Image from: http://www.weibo.com
Sketching out Beijing’s landmarks that are obscured by the smog became a viral passing time and a shared joke mutual helplessness.
Image from http://www.ees.lanl.gov
Historians regard the Dark Ages as a time of cultural and scientific degradation, where studies in astronomy and hence religion and sciences were halted by the volcanic ashes of Krakatau. Without access to the skies, the people of the Dark ages were unable to see the wondrous, look into larger, farther possibilities and reflect on their own identities. With my time in the airport, I wondered what being unable to see into a distance would do to our sense of futures, wider environment and larger society. Surely this was ironic that after our intense consumption the prices are paid in the most visible and public way.
Now the excitement of the great shopping ecstacy has faded, my reminder comes as a cloggy, chesty cough. After seeing the artist called Brother Nut making a brick from vacuuming the air pollution, I was feeling like there was a whole construction site in my lungs.

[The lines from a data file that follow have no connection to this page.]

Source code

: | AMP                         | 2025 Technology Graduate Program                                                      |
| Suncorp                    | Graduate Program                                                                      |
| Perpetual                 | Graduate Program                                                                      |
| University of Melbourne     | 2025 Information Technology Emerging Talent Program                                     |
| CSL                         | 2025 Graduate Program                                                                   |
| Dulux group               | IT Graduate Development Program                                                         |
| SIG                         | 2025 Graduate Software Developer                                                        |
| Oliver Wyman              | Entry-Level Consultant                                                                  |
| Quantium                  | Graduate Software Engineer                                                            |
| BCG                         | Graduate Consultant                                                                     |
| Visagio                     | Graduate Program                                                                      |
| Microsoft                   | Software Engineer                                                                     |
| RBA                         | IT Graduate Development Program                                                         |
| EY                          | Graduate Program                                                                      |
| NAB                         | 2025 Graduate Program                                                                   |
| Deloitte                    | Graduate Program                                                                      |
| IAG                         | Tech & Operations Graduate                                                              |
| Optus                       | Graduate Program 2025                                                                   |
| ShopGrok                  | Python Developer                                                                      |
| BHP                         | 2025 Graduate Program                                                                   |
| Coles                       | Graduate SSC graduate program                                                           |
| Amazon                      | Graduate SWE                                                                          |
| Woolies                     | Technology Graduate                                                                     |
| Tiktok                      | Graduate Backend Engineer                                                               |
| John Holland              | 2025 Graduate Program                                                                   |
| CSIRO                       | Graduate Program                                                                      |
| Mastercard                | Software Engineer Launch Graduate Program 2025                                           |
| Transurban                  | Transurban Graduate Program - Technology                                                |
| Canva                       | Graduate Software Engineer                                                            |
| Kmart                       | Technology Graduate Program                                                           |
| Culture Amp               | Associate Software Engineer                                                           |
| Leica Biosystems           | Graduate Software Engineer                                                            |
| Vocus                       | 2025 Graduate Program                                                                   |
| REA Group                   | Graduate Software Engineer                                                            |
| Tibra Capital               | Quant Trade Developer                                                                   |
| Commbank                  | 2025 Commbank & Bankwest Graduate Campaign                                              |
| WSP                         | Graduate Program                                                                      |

Image from: http://www.jiemian.com/article/464165.html
Traditionally the word ‘consumption’ was used to describe pulmonary tuberculosis because the disease would waste away the body. This is consumption 2015. However, I am still in awe that we’re now living in an era where I would lungs might wear out faster than my purse. A whole new luxury I hope that this worrisome souvenir dispels before the tinseled Christmas. According to the investment company McKinsey, this e-tail of online shopping would increase by almost 50 times by 2020.We’re already choking on the fairy dust.